Некоторые педагоги считают это неприглядной стороной детского характера и прикладывают все усилия к тому, чтобы побороть этот «эгоизм» или «упрямство», заставить младенца научиться ждать и терпеть. Ах, почему дети не могут быть терпеливее, почему не могут чуточку подождать? Нет, ну мы бы поняли, если бы, к примеру, спустя минут пятнадцать после того, как мама их оставила, они бы начали немного нервничать, через полчаса – тихонько плакать, ну а уж часа через два поревели бы от души. Это можно было бы понять, это было бы логично. В конце концов, ведь мы-то сами (и «наученные» нами терпению дети постарше) именно так себя ведем! Но вместо этого младенцы мгновенно начинают отчаянно заливаться плачем, стоит их оторвать от мамочки, а если проходит минут пять, плачут еще громче (хотя, казалось бы, куда уже?) и затихают, только когда плакать у них уже больше нет сил. Ну где здесь логика?!

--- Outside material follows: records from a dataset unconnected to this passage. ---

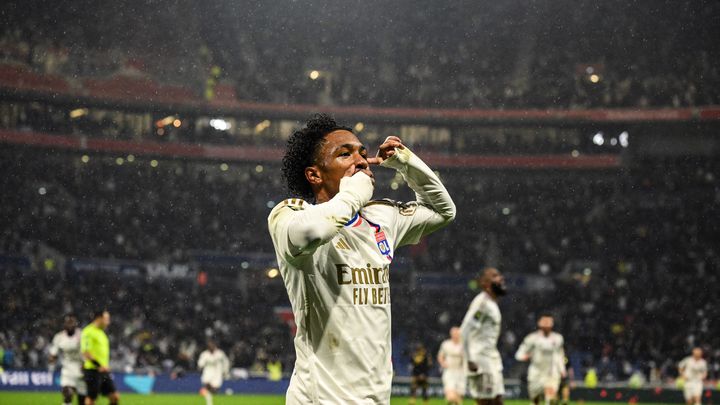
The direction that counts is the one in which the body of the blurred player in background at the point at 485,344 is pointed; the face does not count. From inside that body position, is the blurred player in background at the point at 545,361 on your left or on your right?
on your left

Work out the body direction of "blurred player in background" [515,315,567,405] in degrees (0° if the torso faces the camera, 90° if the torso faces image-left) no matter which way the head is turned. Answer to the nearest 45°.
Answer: approximately 0°

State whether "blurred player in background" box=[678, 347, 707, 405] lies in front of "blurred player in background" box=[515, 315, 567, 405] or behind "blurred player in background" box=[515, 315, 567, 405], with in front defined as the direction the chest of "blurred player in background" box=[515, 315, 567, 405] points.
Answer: behind
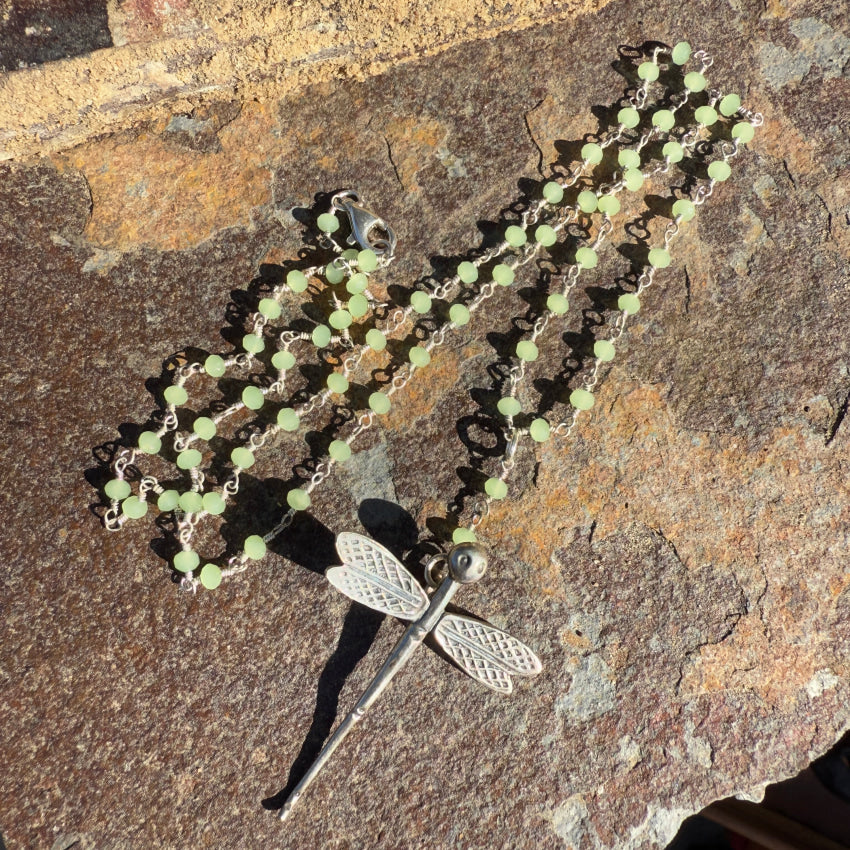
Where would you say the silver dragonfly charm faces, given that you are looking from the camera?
facing away from the viewer and to the right of the viewer
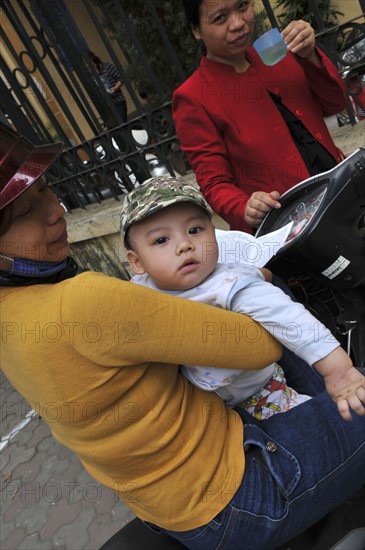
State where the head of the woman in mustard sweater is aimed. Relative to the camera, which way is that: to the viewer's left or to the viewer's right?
to the viewer's right

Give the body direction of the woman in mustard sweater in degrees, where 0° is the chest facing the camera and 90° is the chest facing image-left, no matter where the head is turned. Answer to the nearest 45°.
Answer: approximately 270°

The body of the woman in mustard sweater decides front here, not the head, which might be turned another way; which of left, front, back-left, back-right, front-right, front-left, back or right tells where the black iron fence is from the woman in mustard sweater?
left

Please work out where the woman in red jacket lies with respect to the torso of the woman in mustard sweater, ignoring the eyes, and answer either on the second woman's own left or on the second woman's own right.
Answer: on the second woman's own left
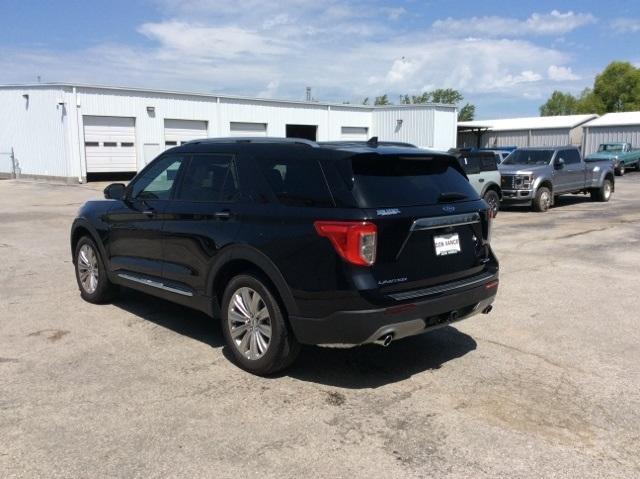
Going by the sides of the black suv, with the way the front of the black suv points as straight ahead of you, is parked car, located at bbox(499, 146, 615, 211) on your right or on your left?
on your right

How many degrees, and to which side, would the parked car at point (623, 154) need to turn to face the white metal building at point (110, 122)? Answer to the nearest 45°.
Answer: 0° — it already faces it

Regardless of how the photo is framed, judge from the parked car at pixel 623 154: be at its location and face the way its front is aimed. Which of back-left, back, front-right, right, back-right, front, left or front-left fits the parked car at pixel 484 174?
front-left

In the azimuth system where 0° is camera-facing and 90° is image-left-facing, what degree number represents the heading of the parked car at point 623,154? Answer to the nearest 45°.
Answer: approximately 45°

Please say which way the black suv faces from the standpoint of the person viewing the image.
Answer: facing away from the viewer and to the left of the viewer

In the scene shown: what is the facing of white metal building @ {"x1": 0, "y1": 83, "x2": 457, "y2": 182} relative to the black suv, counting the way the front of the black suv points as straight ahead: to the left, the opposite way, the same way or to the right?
the opposite way

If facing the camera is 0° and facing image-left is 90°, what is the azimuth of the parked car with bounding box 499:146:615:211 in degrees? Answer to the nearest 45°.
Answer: approximately 45°

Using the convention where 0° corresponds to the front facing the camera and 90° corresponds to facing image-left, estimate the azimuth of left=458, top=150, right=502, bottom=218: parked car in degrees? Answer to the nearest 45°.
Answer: approximately 45°

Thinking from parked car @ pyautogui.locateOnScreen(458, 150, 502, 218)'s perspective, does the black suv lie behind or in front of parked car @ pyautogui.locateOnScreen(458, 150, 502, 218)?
in front

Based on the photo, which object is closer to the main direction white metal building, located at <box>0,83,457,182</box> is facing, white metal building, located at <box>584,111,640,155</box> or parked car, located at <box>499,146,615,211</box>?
the parked car
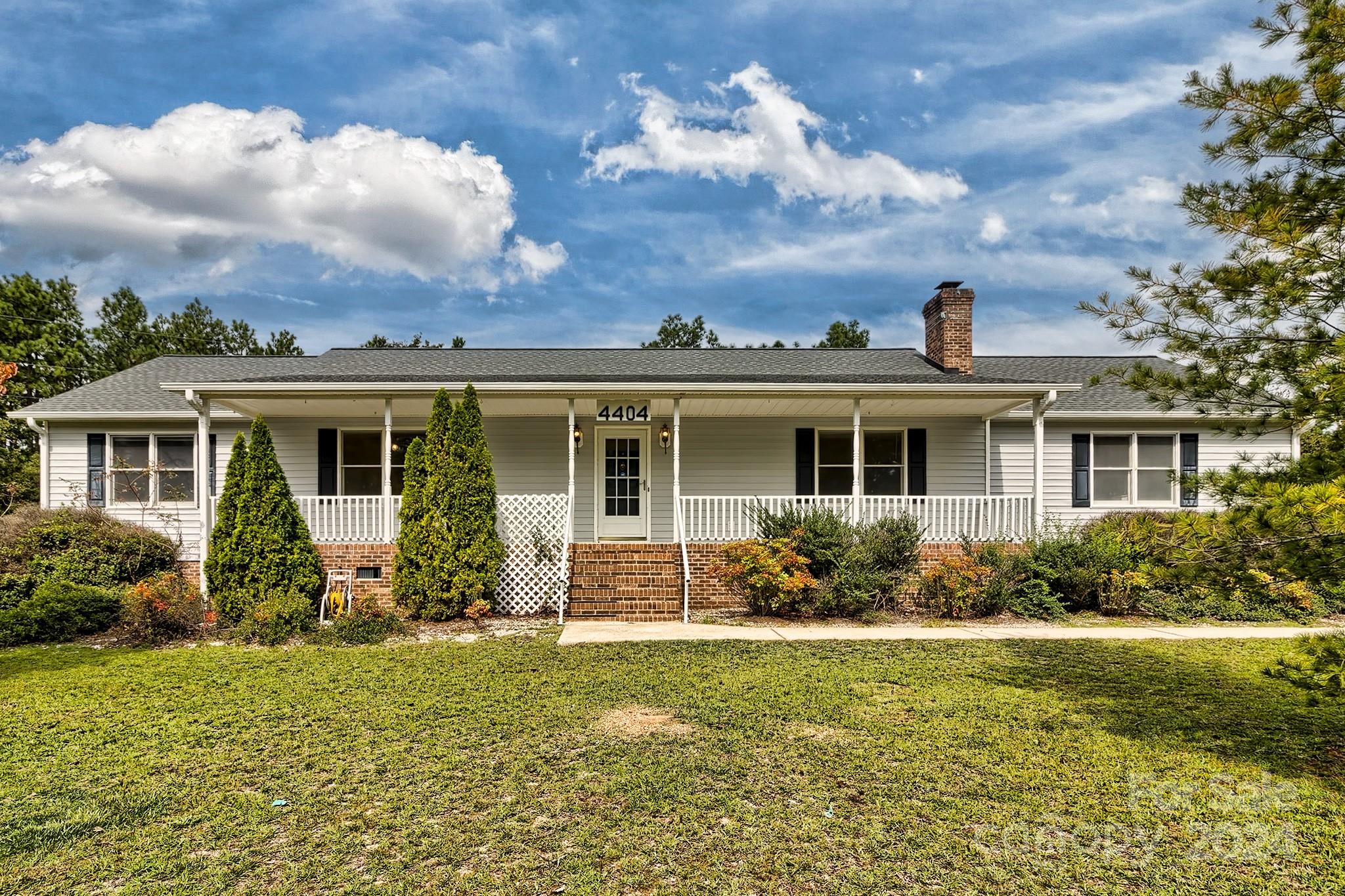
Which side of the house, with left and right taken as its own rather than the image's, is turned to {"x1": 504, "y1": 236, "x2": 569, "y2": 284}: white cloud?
back

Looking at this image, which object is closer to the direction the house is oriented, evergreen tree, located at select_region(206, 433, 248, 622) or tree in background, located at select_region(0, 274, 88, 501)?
the evergreen tree

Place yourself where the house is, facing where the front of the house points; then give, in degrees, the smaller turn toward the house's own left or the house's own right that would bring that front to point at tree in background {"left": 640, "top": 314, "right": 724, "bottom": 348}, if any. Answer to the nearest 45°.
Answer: approximately 180°

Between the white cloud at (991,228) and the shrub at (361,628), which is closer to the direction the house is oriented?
the shrub

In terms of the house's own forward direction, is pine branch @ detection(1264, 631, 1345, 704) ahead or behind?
ahead

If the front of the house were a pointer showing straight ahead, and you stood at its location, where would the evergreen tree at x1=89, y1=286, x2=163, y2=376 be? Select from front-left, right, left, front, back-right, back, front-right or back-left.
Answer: back-right

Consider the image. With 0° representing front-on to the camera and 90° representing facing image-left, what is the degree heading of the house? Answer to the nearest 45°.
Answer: approximately 0°
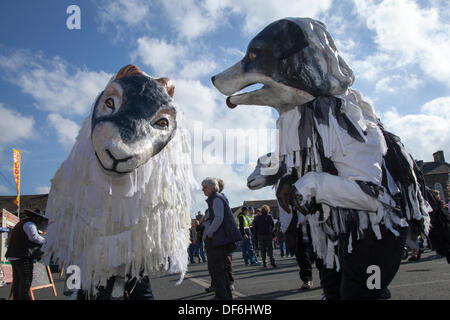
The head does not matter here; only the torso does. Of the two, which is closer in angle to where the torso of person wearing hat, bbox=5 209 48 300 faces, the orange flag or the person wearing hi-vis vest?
the person wearing hi-vis vest

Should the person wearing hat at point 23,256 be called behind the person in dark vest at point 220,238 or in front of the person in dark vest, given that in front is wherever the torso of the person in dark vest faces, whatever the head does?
in front

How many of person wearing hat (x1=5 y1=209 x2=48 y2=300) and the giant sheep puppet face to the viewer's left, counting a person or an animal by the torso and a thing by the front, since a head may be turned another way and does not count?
0

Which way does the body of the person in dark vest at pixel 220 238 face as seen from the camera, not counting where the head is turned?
to the viewer's left

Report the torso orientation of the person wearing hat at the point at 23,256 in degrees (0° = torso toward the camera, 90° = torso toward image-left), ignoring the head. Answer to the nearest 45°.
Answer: approximately 270°

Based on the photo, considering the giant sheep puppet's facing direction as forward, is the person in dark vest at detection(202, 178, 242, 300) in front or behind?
behind

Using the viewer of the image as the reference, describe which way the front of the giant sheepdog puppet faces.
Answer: facing to the left of the viewer

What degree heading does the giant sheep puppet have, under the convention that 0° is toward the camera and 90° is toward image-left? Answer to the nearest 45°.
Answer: approximately 0°
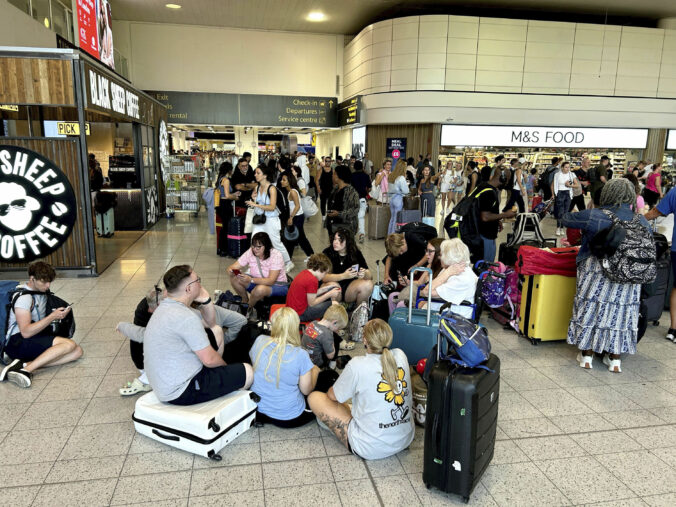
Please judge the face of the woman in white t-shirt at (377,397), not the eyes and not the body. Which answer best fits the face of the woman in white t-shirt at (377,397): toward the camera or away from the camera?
away from the camera

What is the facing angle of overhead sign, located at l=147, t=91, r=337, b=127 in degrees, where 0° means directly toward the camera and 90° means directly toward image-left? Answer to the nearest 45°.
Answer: approximately 0°

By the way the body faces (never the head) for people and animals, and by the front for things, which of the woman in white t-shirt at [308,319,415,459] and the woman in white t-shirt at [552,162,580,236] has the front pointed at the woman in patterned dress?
the woman in white t-shirt at [552,162,580,236]

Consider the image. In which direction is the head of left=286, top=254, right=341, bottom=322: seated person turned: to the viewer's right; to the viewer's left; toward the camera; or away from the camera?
to the viewer's right

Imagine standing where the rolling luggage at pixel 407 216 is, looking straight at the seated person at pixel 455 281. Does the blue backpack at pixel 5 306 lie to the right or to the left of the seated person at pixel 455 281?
right

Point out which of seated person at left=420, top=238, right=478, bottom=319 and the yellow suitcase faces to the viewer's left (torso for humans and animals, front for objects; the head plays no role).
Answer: the seated person

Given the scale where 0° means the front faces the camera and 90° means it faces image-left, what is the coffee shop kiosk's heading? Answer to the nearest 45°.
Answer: approximately 270°

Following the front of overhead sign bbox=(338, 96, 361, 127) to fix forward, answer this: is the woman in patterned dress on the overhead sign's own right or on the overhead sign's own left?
on the overhead sign's own left

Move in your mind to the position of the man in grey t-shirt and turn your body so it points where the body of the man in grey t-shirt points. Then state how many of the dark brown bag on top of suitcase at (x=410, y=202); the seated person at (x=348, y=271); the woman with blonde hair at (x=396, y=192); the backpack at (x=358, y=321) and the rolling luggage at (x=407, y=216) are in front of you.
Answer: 5

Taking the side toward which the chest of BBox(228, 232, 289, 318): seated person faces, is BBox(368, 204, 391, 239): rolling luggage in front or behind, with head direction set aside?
behind

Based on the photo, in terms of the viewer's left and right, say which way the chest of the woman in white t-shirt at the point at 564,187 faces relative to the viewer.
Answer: facing the viewer

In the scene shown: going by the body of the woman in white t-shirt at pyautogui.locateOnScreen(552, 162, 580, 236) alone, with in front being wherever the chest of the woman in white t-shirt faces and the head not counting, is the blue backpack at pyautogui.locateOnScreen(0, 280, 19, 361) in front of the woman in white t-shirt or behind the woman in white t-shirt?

Да везде. Мгновенная реакция плачем на разлучение – логичное приспособительное поведение, возникшее и закрепленное миллионами лет эволюции как способствующее выживанию индивида. Когда 100 000 лет назад в каком-то племени младенец начинал истошно плакать в ту же секунду, как его оставляли одного, можно быть уверенными, что мать мгновенно брала его обратно на руки. Потому что она еще не была знакома с культурой, религией, философскими концепциями типа «добродетели», «милосердия», «долга» или «справедливости», не присматривала за своим ребенком из чувства долга или из страха, что противном случае она угодит в тюрьму или в ад. Она делала это потому, что детский крик вызывал у нее сильнейший позыв подбежать к нему и утешить. А если бы первые пятнадцать минут он лежал молча, потом тихонько хныкал и только через пару часов начинал истошно орать, к тому времени мать уже ушла бы так далеко, что его бы и не услышала. Умей он сначала ждать и терпеть, а только потом уже плакать, это ничуть не помогло бы ему выжить – даже наоборот. Потому что гиенам детский плач – что 100 000 назад, что в наши дни – сладчайшая музыка.
И если хорошенько подумать, вы поймете, что и взрослые, когда их разлучают с любимым человеком, начинают вести себя «логично» (то есть терпеливо ждут и только постепенно начинают «быть недовольны»), лишь когда они уверены, что дорогой для них человек скоро вернется. Примерно как когда ваша пятнадцатилетняя дочь уходит в школу.